─── Page text ───

- Poster
- Genre: Political drama; Crime;
- Created by: Nagesh Kukunoor; Rohit Banawlikar;
- Written by: Nagesh Kukunoor; Rohit Banawlikar;
- Directed by: Nagesh Kukunoor;
- Starring: Atul Kulkarni; Priya Bapat; Sachin Pilgaonkar; Eijaz Khan; Siddharth Chandekar;
- Theme music composer: Tapas Relia
- Composer: Tapas Relia
- Country of origin: India
- Original language: Hindi
- No. of seasons: 3
- No. of episodes: 29

Production
- Executive producers: Siddharth Khaitan; Neha Mishra; Arnav Chakravarti;
- Producers: Sameer Nair; Deepak Segal; Nagesh Kukunoor; Elahe Hiptoola;
- Production location: India
- Running time: 38 - 54 minutes
- Production companies: Applause Entertainment; Kukunoor Movies;

Original release
- Network: Disney+ Hotstar
- Release: 3 May 2019 – present

= City of Dreams (TV series) =

Indian web series

City of Dreams is an Indian political drama television series which is available on Hotstar on its new label Hotstar Specials from 3 May 2019. It is directed by Nagesh Kukunoor starring Atul Kulkarni, Priya Bapat, Sachin Pilgaonkar, Eijaz Khan, Siddharth Chandekar and Adinath Kothare. Music is composed by Tapas Relia.

It received mixed reviews with praise for Kulkarni's performance and criticism for writing and direction.

== Conception ==
The idea for the show came from Kukunoor's team member, Rohit Banawlikar. Banawlikar and Kukunoor co-wrote an anthology, intended to be turned into a feature film. But as digital platforms grew in India, Kukunoor felt that there was a scope for a series.

─── Recorded data ───

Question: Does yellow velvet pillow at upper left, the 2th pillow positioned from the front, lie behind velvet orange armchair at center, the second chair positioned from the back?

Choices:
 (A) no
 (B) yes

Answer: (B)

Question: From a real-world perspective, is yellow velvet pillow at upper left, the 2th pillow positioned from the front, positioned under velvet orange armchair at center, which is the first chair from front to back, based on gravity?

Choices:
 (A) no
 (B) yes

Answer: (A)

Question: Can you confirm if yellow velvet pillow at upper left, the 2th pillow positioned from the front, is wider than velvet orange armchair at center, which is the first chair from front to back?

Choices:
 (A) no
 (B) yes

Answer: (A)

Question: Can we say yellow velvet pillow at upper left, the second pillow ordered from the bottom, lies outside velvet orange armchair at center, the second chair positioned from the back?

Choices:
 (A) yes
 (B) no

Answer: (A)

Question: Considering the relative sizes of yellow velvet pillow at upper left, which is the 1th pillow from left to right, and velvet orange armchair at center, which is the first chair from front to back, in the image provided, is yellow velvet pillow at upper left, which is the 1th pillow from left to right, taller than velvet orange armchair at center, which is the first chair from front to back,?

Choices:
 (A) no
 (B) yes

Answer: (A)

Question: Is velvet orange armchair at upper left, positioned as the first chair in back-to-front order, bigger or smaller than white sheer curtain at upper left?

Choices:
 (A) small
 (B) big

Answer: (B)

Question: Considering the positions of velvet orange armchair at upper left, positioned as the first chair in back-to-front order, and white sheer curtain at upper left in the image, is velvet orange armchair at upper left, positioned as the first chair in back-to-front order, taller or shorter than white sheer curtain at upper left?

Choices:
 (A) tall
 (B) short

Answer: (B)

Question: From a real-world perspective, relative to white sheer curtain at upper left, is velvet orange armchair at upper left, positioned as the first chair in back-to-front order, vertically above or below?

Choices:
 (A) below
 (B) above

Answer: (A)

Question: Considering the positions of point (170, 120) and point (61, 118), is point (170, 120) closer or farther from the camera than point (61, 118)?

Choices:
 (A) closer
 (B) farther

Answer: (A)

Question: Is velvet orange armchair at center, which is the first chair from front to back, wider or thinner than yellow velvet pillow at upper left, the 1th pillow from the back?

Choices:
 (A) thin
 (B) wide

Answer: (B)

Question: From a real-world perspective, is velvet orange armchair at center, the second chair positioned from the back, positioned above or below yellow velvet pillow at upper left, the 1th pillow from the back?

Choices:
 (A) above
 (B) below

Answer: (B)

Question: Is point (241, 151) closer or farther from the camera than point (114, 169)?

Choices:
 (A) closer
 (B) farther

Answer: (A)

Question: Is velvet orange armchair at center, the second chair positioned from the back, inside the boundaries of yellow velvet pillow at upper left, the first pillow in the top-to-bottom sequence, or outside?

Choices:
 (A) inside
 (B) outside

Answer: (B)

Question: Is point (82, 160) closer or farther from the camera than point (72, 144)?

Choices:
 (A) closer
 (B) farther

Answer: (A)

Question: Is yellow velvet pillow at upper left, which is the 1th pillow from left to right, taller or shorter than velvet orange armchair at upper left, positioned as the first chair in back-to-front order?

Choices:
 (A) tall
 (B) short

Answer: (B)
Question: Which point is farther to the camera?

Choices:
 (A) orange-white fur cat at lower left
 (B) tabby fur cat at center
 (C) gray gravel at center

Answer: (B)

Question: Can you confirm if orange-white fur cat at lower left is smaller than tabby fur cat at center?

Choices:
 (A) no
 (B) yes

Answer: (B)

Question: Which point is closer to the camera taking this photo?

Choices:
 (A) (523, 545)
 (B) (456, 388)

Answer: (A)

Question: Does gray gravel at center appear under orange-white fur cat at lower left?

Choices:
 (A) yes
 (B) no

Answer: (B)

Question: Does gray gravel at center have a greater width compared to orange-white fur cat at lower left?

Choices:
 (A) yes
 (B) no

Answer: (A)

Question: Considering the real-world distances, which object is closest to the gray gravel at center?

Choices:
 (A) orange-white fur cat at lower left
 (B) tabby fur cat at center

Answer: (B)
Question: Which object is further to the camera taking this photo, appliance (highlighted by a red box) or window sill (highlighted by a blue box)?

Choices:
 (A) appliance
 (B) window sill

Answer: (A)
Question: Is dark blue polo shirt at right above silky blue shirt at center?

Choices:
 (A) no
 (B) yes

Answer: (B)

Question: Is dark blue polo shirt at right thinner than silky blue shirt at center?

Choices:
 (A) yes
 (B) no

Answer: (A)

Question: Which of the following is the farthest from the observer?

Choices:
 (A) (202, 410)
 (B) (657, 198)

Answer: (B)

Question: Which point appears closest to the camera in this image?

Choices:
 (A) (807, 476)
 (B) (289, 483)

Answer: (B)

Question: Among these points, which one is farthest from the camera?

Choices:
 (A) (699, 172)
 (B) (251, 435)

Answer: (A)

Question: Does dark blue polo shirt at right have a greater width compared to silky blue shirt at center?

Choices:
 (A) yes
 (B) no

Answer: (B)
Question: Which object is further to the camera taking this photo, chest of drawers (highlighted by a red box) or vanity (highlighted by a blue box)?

───

*Tasks to carry out:*
(A) According to the City of Dreams article, who came up with the idea for the show?
(B) Resume the City of Dreams article after its last sentence and keep writing in the same style.

*Answers per task:*
(A) Rohit Banawlikar, a member of Kukunoor's team.

(B)
== Plot ==
Multiple lives intersect after an assassination attempt on Mumbai's most polarising political figure. A single stone thrown in a seemingly placid lake sets off a series of ripples that affect everyone and hurt many. City of Dreams is the story of the feud within the Gaikwad family, which erupts after an assassination attempt on a polarizing political figure. Blurring the lines between moral and immoral, in a struggle for power forms the core of this transfixing narrative.

== Cast ==
- Priya Bapat as Poornima Gaikwad
- Siddharth Chandekar as Ashish Rao Gaikwad (Season 1)
- Eijaz Khan as SI Wasim Khan
- Atul Kulkarni as Amey Rao Gaikwad 'Saheb'
- Sushant Singh as Jagan Hejmadi 'Anna' (Season 2)
- Devas Dixit as Raja
- Vishwas Kini as Goutam (Season 1)
- Sandeep Kulkarni as Purushottam
- Rakesh Dubey as Inspector Siddhesh Laad (season 2)
- Uday Tikekar as Jiten Kaka (Season 1)
- Amrita Bagchi as Katrina (Season 1)
- Sachin Pilgaonkar as CM Jagdish Gurav
- Shishir Sharma as Ramnik Bhai
- Flora Saini as Mystery Women, Asha
- Ivan Rodrigues as Nambiar (Season 2)
- Geetika Tyagi as Shireen Ali
- Rio Kapadia as Commissioner Roy
- Saurabh Goyal as Koushik Amre
- Pavleen Gujral as Lipakshi (Season 1)
- Lekha Prajapati as Lipakshi (Season 2 - replaced)
- Adinath Kothare as Mahesh Arawle
- Divya Seth as Vibha
- Ankur Rathee as Arvind Mehta
- Vibhawari Deshpande as Manjari
- Gauransh Chauhan as Rashid
- Atisha Naik as Asiya
- Sajjad Khan as Bhairav Pal
- Shriyam Bhagnani as Tanya Mehta
- Sunit Razdan as Dabolkar

== Series overview ==

| Series | Episodes |  | Originally released |  |
|---|---|---|---|---|
| 1 | 10 |  | 3 May 2019 |  |
| 2 | 10 |  | 31 July 2021 |  |
| 3 | 9 |  | 26 May 2023 |  |

=== Season 1 (2019) ===

| No. | Title | Directed by | Written by | Original release date |
| 1 | "The Shoot-out" | Nagesh Kukunoor; | Nagesh Kukunoor; Rohit Banawlikar; | 3 May 2019 |
An assassination attempt on Mumbai’s political stalwart Ameya Rao Gaikwad stuns the city. As the family deals with the shock, his son Ashish takes centre stage, while 'Encounter' Wasim gets on the case, unofficially.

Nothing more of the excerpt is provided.